Since Britain left the European Union in 2020, its financial services industry has had reduced access to the bloc, but many ties remain. Investment funds operating from London are often domiciled in Ireland or Luxembourg, while London-based clearing services serve customers across the EU.

However, the EU has declined to recognise most British financial regulation as being of the same standard as its own, despite very limited changes in rules since Brexit and in contrast to its approach to other major advanced economies.

Bailey said it was in Britain and other EU countries' mutual interest to maintain strong cross-border regulatory relationships, rather than for EU countries to seek to limit London's role as an international financial centre.

The BoE has previously argued that EU companies benefit from a deep financial services market in London, and that efforts to restrict it are more likely to drive activity to New York than to other European capitals.

"It's a two-way street. The dependencies go many ways, and thus the incentives to coordinate and cooperate are much larger.
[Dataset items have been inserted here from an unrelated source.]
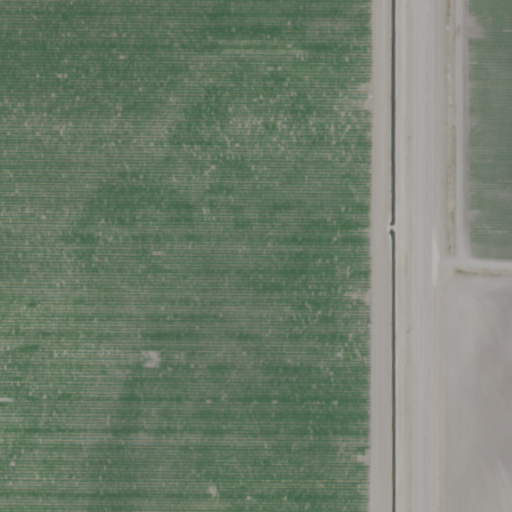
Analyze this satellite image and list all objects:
crop: (256, 256)
road: (424, 256)
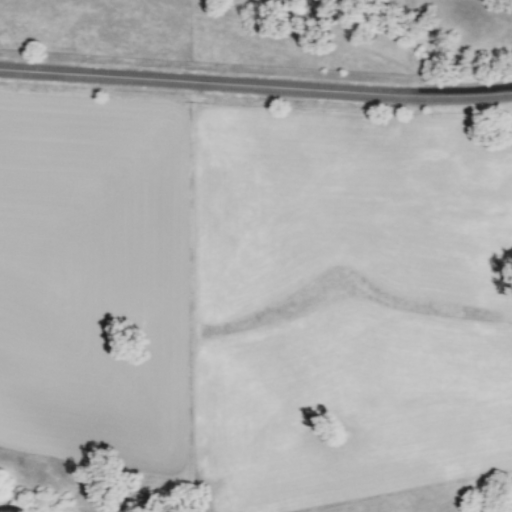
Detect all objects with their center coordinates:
road: (256, 86)
river: (27, 508)
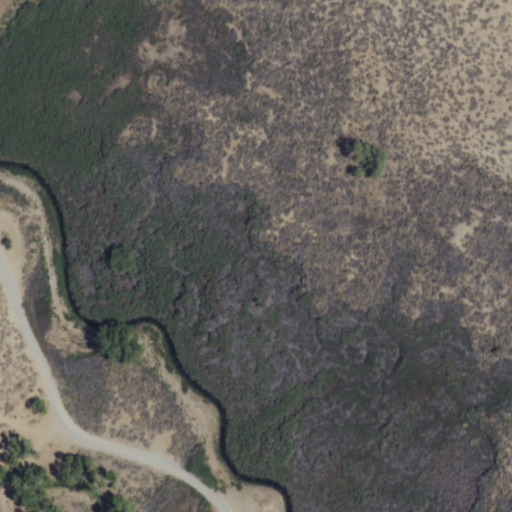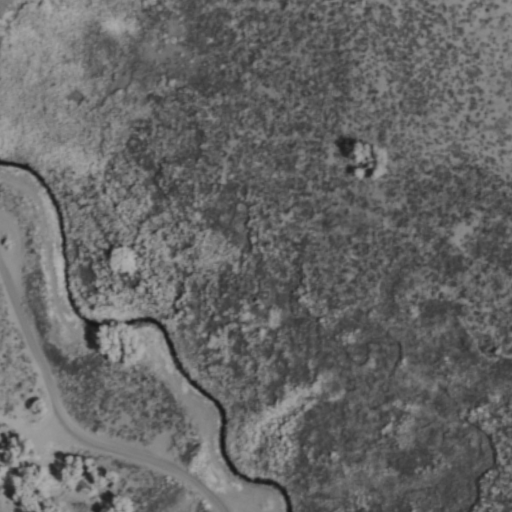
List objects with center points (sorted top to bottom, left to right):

In this world, fragmentation would be positively dangerous," told a conference hosted by the Central Bank of Ireland.

Bailey thanked Irish regulators for their help last year when a slump in British government bond prices caused by then-Prime Minister Liz Truss' fiscal plans threatened the collapse of liability-driven investment funds used by pension companies.

Bailey said both Britain and Ireland - where many LDI funds are domiciled - had agreed stronger resilience standards for these funds, as well as on the need to implement global guidelines for regulating money market funds.

Upgrading standards of risk management for open-ended investment funds was another area of agreement, Bailey said.

Funds listed in Ireland and Luxembourg, however, comply with rules written by the European Union, and the more root-and-branch changes the BoE would like to see probably need Brussels to make revisions.

Bailey said that countries should seek similar financial stability outcomes based on standards jointly agreed through bodies like the Financial Stability Board, rather than expect identical rules which do not account for national differences.